そして最後にPoppin’Party だ。曲名は「Yes! BanG_Dream!」

•••相変わらず楽しそうに演奏している。香澄はやっぱすごい奴だと思う。だからこそ安心したし、確信した。やはり何の問題もないだろう。

 

こうして5バンドの演奏が終わった。どうやら演奏したもの同士何か通じ合うものでもあったのだろうか、どことなく和気藹々とした雰囲気となっている。湊さんも彼女達に技術以外の何かを感じたらしい。それを学ぶためにも今回のイベントに参加することを表明した。

 

無事ガールズバンドパーティーのメンバーが揃って何よりだ。後は当日まで彼女達には練習をして貰えばいい。それで終わりと思っていたんだけど•••

 

「本番前にミニライブしようよ!」

 

香澄から爆弾が投下された。それに皆賛同してるし、月島さんも、「いい宣伝になるから」と乗り気な様子だ。やったね仕事が増えるよ。でも時給は変わらないよ。

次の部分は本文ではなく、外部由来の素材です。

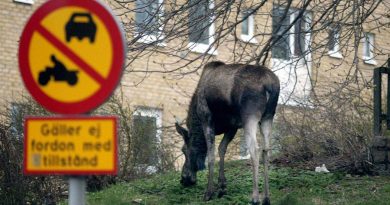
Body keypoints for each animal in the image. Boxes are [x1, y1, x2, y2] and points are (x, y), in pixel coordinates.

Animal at [175, 61, 278, 204]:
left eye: (184, 150)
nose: (183, 179)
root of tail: (270, 85)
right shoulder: (232, 126)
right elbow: (221, 148)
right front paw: (222, 186)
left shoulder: (207, 118)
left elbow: (211, 156)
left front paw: (209, 192)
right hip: (268, 116)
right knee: (266, 150)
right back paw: (267, 198)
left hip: (250, 115)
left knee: (254, 149)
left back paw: (255, 197)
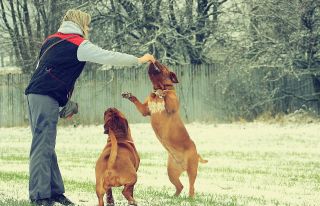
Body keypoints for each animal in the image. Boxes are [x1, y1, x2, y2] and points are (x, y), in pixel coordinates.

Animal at [122, 61, 208, 198]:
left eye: (162, 65)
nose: (154, 60)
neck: (158, 87)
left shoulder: (171, 106)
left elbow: (167, 95)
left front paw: (163, 93)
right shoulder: (145, 110)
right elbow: (137, 101)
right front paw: (129, 95)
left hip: (192, 170)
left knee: (191, 186)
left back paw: (190, 198)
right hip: (171, 172)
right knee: (180, 186)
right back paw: (174, 197)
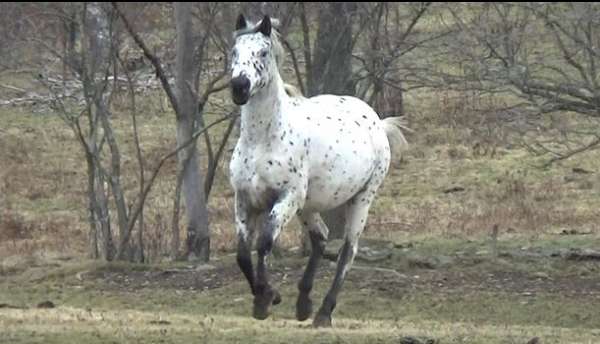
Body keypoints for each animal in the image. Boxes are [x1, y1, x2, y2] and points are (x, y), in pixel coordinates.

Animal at [227, 14, 406, 328]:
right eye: (234, 52)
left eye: (262, 52)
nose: (239, 86)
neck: (263, 140)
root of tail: (377, 121)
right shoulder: (245, 200)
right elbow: (242, 255)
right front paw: (267, 297)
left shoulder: (286, 198)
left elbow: (264, 243)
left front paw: (266, 298)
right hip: (308, 205)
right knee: (321, 237)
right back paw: (303, 304)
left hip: (360, 199)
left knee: (348, 251)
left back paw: (323, 312)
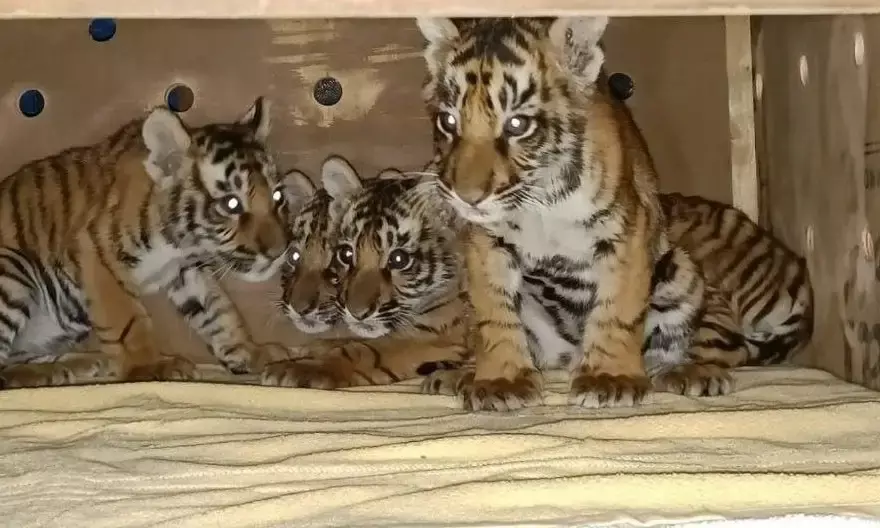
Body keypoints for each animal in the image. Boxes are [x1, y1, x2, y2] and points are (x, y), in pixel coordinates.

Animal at [0, 97, 295, 388]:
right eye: (231, 203)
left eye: (278, 196)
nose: (279, 252)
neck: (180, 243)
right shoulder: (96, 253)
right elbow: (128, 319)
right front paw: (150, 366)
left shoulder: (188, 270)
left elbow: (219, 313)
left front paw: (252, 352)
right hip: (13, 269)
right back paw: (51, 373)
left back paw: (83, 363)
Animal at [261, 156, 472, 389]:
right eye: (346, 254)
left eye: (398, 259)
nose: (357, 313)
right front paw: (278, 352)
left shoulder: (434, 336)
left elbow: (363, 352)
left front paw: (296, 368)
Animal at [414, 16, 740, 411]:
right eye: (448, 121)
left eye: (517, 125)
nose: (467, 198)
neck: (539, 201)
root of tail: (566, 358)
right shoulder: (485, 243)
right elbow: (493, 314)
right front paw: (501, 382)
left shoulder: (626, 231)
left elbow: (618, 309)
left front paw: (610, 378)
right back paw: (457, 376)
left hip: (680, 269)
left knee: (664, 351)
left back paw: (690, 372)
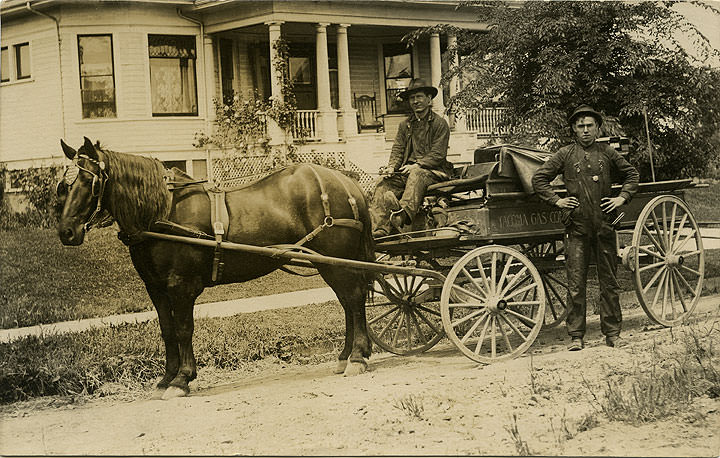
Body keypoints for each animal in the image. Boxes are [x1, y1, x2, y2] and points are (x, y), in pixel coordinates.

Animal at [56, 138, 376, 398]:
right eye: (62, 186)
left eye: (89, 182)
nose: (66, 232)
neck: (163, 210)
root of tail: (345, 181)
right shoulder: (156, 288)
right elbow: (167, 330)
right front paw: (166, 378)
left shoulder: (181, 286)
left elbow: (184, 329)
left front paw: (182, 379)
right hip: (329, 262)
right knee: (347, 302)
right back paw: (346, 355)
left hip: (337, 260)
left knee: (354, 299)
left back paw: (357, 356)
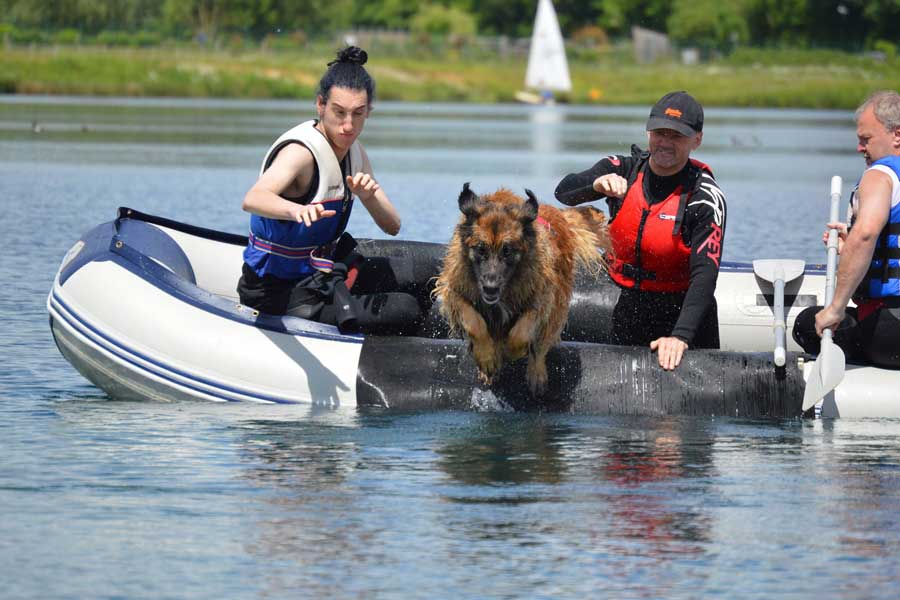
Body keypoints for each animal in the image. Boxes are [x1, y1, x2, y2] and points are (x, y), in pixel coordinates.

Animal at [432, 185, 608, 396]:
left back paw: (536, 373)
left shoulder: (541, 296)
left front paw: (510, 351)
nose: (490, 287)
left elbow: (522, 332)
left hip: (558, 305)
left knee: (542, 344)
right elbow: (474, 322)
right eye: (481, 249)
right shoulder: (455, 290)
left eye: (507, 250)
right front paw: (487, 358)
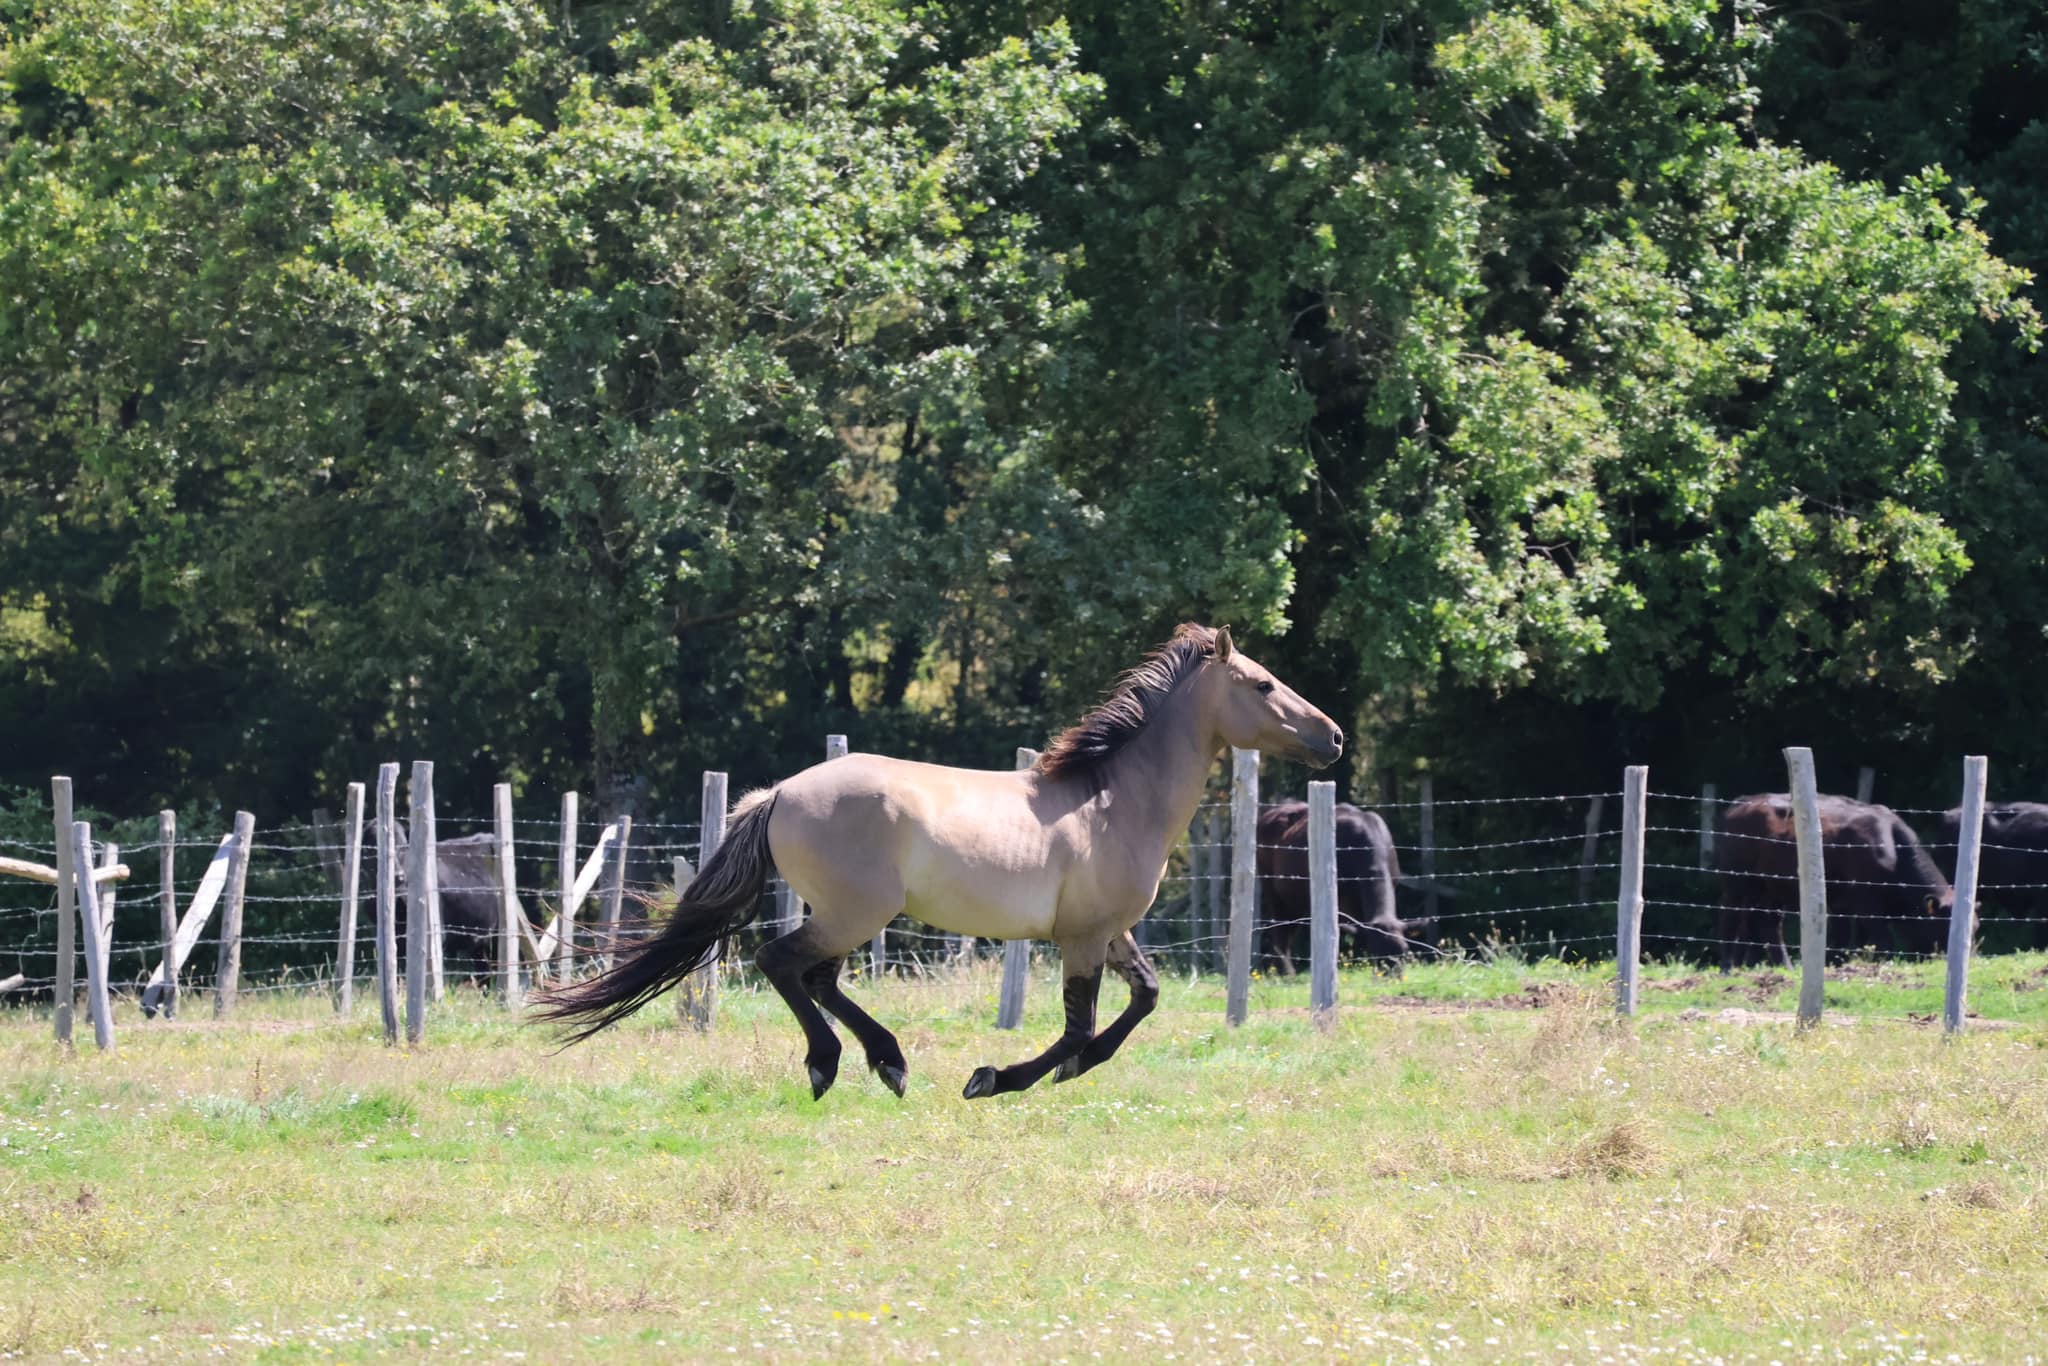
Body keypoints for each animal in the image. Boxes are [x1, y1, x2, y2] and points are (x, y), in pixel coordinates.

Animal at [537, 623, 1343, 1100]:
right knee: (782, 963)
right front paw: (995, 1078)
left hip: (848, 915)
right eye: (1263, 684)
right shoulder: (1081, 938)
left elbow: (1142, 998)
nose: (1332, 736)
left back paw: (885, 1061)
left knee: (816, 978)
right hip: (855, 912)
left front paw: (1066, 1072)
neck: (1111, 800)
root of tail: (780, 793)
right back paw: (833, 1064)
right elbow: (1078, 1027)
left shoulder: (1109, 931)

とはいえ、上司には逆らえないので、とりあえず宣伝も兼ねてミニライブの簡単なポスターでも作って商店街に貼らせてもらうことから始めようと思う。このイベントを最後に俺は商店街にも寄り付かなくなるだろうから、お礼参りとして絶好の機会だ。

 

 

 

 

 

あくまでリハみたいな物なので、準備にはさほど時間がかからない。

少々バンド同士で衝突があったがあっという間にミニライブ当日となった。

 

 




『字には性格が出る』は自分が小さい頃に書道の先生に言われたことです。

投稿が遅くなり本当に申し訳ない。